Hello!!
I did some testing in a virtual machine (Win 7) using malicious URL’s from the Comodo siteinspector recent detections and other malware urls found on the net (malwaredomainlist.com etc). When using Internet explorer, Comodo detected the malware (it could detect) immediately in most cases and warned me.
What’s strange is that when testing same urls using Google Chrome, CIS never reported anything on all malicious sites I visited (except in one case that CIS “woke up” and created one or two warnings). After that, If I scan via context menu the whole chrome cache folder, CIS will detect the malware inside the files. Why this? Shouldn’t Comodo detect them when visiting the malicious pages?
It’s not a big deal for me as Comodo is supposed to detect them if they run and also I 've created an automatic scan to check the cache every some days. But it would be better if Comodo detected them on visit.
Hello! Not sure about IE and Chrome issue but if you want Comodo AV to detect malware on the ‘fly by’ try to disable: “Enable Scanning Optimizations” setting.
“Enable scanning optimizations – On selecting this option, the antivirus will employ various optimization techniques like running the scan in the background in order to reduce consumption of system resources and speed-up the scanning process (Default = Enabled)”
Also with this option enabled the AV won’t scan/detect files on access in some cases. Only once you execute them or do on-demand scan.
CIS would have detected those downloaded files if the user tried to run them. Thus, there was actually no loss in security (at least for real-world situations).
Oh yeah sure… Nobody talked about the reduced protection you still protected with CAV. If CAV didn’t detect something on access and did so on-demand that’s prob down to scanning optimization setting in order to save system resources.
Thank you all! By the way, I tested Chrome with the option disabled but no change. Anyway, it’s not a problem, I was just curious why this happens with Chrome and not IE.
What I 've done is to create a scheduled custom scan that scans every two-three days the chrome & explorer caches.
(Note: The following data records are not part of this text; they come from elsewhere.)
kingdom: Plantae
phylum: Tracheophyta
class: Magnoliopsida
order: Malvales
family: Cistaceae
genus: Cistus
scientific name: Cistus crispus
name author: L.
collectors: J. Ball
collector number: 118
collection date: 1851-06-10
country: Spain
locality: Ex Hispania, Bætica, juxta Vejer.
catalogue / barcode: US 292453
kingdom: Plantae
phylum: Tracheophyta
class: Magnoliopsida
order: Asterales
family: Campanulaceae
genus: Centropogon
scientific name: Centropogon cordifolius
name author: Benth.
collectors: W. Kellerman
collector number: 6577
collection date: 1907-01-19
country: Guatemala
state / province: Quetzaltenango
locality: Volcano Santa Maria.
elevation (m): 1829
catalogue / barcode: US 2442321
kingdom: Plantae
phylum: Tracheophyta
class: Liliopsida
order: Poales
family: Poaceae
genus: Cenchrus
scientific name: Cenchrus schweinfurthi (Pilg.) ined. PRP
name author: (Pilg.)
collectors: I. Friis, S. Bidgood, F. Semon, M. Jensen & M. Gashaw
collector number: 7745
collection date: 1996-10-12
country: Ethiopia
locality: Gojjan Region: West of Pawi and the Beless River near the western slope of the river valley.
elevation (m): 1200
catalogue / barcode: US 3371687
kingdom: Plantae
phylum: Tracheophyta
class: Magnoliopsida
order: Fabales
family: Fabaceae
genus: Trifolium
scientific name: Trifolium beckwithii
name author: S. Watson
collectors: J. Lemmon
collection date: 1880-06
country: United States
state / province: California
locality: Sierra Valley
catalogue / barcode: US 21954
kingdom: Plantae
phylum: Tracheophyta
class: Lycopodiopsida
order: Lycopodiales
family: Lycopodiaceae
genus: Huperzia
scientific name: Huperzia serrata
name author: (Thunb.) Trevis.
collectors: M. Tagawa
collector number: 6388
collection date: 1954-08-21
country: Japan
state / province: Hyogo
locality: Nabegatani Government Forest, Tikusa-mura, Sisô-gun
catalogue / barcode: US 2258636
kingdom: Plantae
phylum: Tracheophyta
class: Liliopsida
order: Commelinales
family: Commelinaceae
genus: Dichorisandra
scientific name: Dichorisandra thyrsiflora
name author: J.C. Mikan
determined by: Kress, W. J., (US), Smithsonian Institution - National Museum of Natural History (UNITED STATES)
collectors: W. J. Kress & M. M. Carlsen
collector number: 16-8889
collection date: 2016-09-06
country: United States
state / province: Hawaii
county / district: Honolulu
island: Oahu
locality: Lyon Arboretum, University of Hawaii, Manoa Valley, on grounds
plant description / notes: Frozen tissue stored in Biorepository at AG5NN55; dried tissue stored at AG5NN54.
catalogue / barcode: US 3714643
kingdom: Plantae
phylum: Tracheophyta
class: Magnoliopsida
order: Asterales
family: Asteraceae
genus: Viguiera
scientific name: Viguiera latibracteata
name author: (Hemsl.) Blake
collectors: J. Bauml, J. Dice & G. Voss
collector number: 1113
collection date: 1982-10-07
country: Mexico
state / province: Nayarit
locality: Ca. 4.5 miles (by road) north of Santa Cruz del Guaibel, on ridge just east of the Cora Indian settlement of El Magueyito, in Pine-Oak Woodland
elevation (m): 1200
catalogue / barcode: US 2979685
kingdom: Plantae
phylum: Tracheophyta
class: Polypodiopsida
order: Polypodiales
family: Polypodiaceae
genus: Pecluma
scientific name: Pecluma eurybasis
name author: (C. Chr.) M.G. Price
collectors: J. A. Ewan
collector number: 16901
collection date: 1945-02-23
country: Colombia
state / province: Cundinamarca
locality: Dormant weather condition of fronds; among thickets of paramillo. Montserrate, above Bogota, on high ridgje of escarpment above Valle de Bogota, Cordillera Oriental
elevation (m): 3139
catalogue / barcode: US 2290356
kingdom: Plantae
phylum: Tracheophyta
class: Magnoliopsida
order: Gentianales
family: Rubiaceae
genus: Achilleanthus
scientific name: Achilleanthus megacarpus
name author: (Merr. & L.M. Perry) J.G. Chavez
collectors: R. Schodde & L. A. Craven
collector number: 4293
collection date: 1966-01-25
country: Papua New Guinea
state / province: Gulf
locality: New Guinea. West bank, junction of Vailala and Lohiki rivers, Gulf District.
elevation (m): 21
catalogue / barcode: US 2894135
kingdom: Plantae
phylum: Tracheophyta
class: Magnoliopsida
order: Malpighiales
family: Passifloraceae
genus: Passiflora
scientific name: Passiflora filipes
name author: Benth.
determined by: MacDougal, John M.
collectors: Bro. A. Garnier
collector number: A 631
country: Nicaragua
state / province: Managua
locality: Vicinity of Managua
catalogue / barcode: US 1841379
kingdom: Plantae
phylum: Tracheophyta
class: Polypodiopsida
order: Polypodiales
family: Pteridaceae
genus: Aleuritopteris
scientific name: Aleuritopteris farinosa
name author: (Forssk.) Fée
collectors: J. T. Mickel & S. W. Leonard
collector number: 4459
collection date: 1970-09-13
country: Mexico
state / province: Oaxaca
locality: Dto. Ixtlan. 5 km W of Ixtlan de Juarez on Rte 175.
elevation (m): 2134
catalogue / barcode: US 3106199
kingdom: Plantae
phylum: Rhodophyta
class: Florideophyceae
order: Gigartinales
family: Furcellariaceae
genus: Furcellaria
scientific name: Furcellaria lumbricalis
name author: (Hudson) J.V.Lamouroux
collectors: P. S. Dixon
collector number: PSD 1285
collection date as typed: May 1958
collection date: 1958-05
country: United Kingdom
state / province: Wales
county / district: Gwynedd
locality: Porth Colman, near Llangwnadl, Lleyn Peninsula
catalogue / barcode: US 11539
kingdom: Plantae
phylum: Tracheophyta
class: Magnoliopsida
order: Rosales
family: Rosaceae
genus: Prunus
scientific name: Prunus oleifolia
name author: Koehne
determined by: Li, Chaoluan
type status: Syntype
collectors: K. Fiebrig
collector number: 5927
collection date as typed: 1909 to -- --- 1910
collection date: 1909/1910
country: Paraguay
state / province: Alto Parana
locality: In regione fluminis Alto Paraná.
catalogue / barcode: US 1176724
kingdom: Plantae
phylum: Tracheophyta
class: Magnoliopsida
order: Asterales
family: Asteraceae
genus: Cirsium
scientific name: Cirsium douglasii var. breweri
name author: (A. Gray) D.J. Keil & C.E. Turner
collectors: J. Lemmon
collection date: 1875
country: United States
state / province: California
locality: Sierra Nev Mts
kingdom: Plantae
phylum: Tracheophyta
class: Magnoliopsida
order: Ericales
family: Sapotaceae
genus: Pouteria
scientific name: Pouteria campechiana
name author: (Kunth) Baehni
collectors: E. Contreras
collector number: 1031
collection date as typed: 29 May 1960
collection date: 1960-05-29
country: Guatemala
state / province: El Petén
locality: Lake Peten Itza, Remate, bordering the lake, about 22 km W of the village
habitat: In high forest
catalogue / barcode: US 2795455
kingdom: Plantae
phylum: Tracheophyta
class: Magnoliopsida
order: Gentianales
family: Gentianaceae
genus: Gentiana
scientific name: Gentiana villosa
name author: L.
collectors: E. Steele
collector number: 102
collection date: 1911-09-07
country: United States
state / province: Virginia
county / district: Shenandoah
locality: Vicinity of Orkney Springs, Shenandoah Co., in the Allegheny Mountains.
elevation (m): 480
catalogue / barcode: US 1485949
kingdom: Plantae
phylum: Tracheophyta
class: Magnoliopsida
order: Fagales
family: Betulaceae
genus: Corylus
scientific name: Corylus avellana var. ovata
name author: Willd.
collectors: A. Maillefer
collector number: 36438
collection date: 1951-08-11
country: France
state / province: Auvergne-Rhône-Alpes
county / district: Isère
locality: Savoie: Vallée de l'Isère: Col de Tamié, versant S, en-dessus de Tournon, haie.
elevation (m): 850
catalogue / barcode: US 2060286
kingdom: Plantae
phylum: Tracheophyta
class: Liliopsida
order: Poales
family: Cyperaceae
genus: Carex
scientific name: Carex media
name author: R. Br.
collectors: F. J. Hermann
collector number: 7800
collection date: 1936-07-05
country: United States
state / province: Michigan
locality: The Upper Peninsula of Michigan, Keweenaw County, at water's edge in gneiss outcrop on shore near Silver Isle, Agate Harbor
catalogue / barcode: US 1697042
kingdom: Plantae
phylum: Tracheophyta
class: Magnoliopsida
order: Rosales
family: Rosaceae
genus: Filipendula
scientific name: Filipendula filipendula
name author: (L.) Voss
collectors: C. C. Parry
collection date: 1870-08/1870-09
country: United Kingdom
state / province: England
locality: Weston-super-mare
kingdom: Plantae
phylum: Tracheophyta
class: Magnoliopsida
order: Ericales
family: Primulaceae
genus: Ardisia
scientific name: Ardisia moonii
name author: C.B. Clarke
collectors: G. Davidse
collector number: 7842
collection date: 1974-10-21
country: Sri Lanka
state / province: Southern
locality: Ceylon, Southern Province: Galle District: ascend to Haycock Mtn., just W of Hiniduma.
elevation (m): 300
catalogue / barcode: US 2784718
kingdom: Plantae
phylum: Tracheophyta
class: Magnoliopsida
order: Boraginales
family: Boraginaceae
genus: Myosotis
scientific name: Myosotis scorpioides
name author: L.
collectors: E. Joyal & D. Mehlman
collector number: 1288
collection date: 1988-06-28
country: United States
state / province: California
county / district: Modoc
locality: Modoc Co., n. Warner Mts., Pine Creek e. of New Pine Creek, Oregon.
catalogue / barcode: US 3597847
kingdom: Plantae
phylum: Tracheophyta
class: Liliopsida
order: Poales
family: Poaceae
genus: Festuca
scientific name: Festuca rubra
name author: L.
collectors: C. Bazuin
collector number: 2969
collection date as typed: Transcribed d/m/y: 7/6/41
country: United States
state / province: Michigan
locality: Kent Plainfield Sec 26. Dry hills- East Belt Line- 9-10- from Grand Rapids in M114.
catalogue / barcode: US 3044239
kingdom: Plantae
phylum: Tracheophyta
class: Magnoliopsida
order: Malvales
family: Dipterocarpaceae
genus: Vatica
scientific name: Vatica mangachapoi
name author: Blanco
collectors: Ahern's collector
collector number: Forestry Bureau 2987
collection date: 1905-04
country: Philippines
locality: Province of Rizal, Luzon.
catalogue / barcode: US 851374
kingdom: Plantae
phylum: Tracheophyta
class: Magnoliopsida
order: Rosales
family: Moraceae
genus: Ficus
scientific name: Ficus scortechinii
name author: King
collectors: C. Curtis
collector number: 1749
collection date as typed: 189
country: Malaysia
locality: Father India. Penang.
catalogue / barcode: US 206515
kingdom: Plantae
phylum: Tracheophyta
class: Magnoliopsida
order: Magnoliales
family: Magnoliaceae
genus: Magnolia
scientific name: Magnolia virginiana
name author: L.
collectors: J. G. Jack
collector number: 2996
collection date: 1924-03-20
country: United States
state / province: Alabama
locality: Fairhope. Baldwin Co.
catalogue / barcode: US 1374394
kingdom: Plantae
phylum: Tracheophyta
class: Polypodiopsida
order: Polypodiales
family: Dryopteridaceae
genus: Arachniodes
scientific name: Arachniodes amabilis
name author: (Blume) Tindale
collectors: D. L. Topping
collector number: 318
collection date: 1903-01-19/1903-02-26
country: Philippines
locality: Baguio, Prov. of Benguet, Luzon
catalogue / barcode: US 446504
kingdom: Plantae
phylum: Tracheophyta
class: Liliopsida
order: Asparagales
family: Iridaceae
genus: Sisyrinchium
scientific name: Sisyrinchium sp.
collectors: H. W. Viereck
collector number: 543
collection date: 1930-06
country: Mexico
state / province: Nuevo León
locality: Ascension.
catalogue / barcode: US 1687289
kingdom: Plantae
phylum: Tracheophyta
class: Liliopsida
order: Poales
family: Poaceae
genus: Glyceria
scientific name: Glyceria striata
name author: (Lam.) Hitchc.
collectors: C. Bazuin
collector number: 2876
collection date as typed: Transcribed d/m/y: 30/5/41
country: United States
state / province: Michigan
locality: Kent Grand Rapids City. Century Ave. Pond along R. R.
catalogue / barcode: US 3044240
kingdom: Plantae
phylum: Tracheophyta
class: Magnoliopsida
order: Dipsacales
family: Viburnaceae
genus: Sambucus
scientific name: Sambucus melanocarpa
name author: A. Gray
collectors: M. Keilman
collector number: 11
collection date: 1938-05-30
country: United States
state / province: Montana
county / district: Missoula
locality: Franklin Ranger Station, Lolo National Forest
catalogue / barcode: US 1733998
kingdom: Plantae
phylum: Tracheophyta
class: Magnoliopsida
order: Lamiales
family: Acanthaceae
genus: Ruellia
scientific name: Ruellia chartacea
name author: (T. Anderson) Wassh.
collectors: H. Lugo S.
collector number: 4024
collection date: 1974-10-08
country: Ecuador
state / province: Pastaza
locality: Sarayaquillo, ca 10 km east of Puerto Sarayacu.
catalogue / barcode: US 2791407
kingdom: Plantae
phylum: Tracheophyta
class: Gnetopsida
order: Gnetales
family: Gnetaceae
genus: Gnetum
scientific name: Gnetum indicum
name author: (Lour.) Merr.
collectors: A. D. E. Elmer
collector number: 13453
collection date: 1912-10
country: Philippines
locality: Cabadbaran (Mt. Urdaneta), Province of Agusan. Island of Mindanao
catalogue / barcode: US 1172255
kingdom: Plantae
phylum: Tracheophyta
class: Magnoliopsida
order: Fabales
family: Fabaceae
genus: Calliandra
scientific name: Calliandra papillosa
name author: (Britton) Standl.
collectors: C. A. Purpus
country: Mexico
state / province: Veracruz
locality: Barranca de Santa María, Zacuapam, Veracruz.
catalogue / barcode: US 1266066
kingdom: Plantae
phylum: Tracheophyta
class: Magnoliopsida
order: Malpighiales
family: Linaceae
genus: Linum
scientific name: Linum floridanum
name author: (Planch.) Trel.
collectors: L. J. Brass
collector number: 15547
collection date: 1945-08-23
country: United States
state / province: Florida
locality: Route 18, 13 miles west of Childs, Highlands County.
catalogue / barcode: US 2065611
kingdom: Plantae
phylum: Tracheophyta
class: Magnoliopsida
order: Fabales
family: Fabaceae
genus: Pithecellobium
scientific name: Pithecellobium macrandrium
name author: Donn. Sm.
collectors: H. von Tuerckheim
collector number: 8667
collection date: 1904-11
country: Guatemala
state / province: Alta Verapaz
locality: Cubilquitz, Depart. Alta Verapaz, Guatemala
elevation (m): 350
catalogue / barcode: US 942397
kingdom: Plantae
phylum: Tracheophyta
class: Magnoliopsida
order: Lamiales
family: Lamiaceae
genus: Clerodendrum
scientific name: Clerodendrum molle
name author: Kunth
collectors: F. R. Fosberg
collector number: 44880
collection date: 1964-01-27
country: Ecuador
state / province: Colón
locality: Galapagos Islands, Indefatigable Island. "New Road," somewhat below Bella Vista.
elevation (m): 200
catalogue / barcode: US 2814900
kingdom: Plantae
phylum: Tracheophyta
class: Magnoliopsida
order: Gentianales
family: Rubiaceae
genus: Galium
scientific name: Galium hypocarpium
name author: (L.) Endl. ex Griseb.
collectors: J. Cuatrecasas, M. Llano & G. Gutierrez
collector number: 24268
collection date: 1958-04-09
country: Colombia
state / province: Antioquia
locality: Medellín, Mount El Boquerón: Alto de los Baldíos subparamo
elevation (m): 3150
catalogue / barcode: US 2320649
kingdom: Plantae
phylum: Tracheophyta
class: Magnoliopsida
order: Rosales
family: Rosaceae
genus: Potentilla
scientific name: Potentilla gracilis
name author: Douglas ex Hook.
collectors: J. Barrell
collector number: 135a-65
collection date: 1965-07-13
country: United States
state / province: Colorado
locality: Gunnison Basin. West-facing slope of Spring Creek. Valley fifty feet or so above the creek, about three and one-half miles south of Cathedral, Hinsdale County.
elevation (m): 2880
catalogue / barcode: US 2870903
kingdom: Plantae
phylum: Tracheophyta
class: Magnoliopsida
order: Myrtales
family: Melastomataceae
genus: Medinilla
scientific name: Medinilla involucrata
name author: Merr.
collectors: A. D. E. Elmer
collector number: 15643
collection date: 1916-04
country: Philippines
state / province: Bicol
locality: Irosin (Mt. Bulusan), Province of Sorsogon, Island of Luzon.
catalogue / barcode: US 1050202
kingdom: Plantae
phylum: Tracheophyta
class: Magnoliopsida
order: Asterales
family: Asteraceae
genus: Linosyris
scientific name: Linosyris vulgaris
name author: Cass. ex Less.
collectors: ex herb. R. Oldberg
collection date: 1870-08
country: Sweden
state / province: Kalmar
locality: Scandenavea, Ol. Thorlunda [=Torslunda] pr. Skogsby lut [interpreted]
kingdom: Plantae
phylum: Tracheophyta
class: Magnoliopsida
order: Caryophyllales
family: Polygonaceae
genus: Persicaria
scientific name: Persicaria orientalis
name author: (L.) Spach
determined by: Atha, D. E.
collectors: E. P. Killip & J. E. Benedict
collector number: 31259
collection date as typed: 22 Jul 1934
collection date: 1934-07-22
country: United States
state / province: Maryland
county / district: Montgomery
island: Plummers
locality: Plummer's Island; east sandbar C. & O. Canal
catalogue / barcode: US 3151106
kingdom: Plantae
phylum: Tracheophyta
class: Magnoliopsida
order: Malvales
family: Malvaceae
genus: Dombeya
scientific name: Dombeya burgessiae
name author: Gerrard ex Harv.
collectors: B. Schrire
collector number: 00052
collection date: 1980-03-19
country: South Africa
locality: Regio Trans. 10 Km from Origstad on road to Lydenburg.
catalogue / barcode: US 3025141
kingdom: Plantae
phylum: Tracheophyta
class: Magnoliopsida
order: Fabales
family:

I 'm ok with this. Despite having a two years license of Avast IS 8 (won by recommending to others) I realized that Comodo is far better on total when did some tests.
A difference can be caused when the browser uses a temporary folder where it will download a file to before moving it to the destination folder. The detection then takes place when the file is written to the destination folder.
What’s the difference. If malware is going to be caught regardless, why does it matter if it’s caught as it’s downloaded or just before it’s able to run? Don’t forget that it takes more resources to do the first.